What needs to be done: Each line from the opening of the listing below through the line that contains "44: (274, 96, 13.35)" is to be output exactly as written.

Data under study:
*** Begin section ***
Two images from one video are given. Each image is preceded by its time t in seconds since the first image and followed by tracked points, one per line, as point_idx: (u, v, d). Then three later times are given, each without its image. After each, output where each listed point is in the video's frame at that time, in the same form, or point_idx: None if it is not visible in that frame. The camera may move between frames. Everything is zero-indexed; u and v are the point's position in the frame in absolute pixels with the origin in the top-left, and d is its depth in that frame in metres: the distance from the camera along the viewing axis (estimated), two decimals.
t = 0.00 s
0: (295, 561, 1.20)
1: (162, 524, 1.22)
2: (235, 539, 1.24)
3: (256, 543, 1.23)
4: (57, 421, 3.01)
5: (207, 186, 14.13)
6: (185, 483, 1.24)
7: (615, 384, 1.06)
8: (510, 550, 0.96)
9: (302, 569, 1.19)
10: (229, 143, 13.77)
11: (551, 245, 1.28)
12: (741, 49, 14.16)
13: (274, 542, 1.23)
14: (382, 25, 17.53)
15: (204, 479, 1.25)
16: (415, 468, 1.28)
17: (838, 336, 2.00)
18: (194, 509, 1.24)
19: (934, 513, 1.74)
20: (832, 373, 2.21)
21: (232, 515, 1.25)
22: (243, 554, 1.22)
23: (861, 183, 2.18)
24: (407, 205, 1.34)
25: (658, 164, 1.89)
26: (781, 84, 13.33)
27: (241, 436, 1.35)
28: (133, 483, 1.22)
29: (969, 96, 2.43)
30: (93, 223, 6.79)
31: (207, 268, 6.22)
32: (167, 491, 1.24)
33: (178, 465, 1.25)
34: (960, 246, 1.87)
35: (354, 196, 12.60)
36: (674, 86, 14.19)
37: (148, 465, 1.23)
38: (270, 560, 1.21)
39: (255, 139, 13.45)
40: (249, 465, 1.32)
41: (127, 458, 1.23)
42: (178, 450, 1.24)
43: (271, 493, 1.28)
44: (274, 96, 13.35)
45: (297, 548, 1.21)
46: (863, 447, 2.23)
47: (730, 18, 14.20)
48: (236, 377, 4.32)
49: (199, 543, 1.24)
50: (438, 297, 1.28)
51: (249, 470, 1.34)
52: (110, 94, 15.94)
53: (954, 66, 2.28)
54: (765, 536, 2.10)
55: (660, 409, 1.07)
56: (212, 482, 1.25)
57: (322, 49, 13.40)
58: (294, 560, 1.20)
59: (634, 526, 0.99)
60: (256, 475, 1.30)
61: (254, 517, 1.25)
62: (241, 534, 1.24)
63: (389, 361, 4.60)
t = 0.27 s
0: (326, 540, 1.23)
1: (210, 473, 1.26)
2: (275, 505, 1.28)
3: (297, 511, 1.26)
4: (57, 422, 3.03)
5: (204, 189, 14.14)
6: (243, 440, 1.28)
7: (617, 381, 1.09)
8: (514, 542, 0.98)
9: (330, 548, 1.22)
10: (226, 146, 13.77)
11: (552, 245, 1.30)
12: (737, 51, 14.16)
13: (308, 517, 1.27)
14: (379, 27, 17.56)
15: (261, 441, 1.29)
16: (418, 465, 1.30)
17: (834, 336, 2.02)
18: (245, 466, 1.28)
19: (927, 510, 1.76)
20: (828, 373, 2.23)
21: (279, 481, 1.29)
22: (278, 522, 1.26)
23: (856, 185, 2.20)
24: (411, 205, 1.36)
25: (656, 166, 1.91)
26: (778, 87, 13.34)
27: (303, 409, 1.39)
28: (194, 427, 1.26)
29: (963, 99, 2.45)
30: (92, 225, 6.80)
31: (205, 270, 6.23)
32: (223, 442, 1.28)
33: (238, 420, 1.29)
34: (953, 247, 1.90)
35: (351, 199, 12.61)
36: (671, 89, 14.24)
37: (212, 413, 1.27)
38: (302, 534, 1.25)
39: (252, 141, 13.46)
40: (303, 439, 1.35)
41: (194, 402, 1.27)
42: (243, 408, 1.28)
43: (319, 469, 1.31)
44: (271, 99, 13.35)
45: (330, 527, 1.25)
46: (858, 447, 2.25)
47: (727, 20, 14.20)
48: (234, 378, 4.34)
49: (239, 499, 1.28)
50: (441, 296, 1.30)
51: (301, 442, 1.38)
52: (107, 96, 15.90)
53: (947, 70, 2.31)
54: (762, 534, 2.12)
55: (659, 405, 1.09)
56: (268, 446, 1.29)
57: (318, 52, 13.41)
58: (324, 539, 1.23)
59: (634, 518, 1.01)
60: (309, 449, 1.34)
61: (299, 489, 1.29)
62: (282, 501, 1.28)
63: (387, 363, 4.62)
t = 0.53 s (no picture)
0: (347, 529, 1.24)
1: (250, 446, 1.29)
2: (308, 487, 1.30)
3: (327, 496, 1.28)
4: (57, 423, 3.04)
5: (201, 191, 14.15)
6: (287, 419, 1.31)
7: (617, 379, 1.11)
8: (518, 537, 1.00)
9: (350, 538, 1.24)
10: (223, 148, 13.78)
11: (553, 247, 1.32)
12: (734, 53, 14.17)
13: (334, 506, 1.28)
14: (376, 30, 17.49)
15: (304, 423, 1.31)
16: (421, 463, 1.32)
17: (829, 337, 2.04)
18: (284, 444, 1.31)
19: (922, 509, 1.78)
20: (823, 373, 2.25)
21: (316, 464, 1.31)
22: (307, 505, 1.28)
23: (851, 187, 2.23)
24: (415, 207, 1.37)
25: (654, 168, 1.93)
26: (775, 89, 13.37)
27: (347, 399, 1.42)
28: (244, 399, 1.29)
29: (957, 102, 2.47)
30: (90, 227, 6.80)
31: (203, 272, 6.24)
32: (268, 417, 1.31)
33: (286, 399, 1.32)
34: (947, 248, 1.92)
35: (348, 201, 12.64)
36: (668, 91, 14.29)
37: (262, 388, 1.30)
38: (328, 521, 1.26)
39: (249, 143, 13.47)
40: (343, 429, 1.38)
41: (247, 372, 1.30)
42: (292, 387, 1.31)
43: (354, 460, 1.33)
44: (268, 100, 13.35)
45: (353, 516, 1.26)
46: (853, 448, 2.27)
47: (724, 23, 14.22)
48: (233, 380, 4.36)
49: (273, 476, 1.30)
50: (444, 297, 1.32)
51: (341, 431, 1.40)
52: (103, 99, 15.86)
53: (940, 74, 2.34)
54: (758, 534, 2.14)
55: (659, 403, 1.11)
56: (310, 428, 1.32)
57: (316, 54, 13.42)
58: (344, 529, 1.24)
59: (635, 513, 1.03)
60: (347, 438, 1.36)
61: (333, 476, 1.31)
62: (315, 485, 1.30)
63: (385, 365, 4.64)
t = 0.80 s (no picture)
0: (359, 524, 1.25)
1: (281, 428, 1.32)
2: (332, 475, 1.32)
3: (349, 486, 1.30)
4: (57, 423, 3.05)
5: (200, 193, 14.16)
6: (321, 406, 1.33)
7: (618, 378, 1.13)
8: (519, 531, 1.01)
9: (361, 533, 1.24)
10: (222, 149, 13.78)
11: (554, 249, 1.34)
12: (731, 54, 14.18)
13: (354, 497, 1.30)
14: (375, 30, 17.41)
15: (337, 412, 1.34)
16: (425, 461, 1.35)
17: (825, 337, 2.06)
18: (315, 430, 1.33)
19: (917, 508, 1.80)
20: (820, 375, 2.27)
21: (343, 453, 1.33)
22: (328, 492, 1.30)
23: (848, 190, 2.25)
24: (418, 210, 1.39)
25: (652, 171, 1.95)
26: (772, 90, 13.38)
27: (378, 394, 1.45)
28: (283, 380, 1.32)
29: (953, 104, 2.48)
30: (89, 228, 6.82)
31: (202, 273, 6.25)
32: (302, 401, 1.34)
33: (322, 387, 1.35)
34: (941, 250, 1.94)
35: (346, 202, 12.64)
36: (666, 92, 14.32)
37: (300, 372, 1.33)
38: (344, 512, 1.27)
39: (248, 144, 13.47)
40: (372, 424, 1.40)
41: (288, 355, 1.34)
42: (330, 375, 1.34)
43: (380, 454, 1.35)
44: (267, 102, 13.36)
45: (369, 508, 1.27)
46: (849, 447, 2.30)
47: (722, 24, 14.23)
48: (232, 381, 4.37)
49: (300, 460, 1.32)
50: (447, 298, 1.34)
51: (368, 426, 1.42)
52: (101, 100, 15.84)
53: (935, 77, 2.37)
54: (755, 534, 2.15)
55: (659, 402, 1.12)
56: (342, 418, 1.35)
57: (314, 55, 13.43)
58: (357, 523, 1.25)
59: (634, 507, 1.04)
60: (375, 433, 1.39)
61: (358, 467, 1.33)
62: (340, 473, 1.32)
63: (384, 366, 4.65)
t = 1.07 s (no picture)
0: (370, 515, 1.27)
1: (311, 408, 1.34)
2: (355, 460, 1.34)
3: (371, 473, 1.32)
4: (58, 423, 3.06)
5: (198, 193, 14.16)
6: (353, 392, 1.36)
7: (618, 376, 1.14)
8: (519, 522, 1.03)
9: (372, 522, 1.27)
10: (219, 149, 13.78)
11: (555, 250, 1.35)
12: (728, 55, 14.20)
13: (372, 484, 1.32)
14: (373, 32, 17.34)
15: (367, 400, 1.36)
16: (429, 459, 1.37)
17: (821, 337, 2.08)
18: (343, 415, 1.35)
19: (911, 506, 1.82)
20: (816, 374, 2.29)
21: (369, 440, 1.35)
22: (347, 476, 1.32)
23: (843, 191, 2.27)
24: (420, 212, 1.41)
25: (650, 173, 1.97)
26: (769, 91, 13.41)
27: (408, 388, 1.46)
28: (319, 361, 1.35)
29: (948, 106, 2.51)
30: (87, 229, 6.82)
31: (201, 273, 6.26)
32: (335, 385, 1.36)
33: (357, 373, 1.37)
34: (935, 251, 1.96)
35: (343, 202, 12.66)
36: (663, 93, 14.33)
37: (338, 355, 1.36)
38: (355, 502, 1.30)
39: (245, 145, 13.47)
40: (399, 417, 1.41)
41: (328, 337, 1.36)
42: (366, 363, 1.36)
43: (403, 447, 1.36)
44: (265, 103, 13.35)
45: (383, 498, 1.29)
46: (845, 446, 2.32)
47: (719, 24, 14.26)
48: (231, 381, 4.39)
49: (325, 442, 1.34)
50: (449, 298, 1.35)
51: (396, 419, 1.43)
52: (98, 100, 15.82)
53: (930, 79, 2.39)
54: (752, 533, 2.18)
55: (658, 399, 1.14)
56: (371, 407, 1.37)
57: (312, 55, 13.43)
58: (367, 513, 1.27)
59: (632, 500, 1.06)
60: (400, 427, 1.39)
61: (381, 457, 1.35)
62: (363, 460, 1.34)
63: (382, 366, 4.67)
*** End section ***
Output for this exercise:
Two images from one video are given. Each image is preceded by its time t in seconds since the first image and followed by tracked points, one per line, as point_idx: (u, v, d). Then three later times are given, each without its image. After each, output where each listed point is in the video's frame at that time, in the same form, or point_idx: None if it is not visible in that frame. The camera may move between frames. Everything is zero-indexed; u and v are the point's position in the frame in absolute pixels with the origin in the top-left, and d is its depth in that frame in metres: the distance from the camera along the viewing axis (estimated), two decimals.
t = 0.00 s
0: (295, 561, 1.20)
1: (162, 524, 1.22)
2: (235, 539, 1.24)
3: (256, 543, 1.23)
4: (57, 421, 3.01)
5: (207, 186, 14.13)
6: (185, 483, 1.24)
7: (615, 384, 1.06)
8: (510, 550, 0.96)
9: (302, 569, 1.19)
10: (229, 143, 13.77)
11: (551, 245, 1.28)
12: (741, 49, 14.16)
13: (274, 542, 1.23)
14: (382, 25, 17.53)
15: (204, 479, 1.25)
16: (415, 468, 1.28)
17: (838, 336, 2.00)
18: (194, 509, 1.24)
19: (934, 513, 1.74)
20: (832, 373, 2.21)
21: (232, 515, 1.25)
22: (243, 554, 1.22)
23: (861, 183, 2.18)
24: (407, 205, 1.34)
25: (658, 164, 1.89)
26: (781, 84, 13.33)
27: (241, 436, 1.35)
28: (133, 483, 1.22)
29: (969, 96, 2.43)
30: (93, 223, 6.79)
31: (207, 268, 6.22)
32: (167, 491, 1.24)
33: (178, 465, 1.25)
34: (960, 246, 1.87)
35: (354, 196, 12.60)
36: (674, 86, 14.19)
37: (148, 465, 1.23)
38: (270, 560, 1.21)
39: (255, 139, 13.45)
40: (249, 465, 1.32)
41: (127, 458, 1.23)
42: (178, 450, 1.24)
43: (271, 493, 1.28)
44: (274, 96, 13.35)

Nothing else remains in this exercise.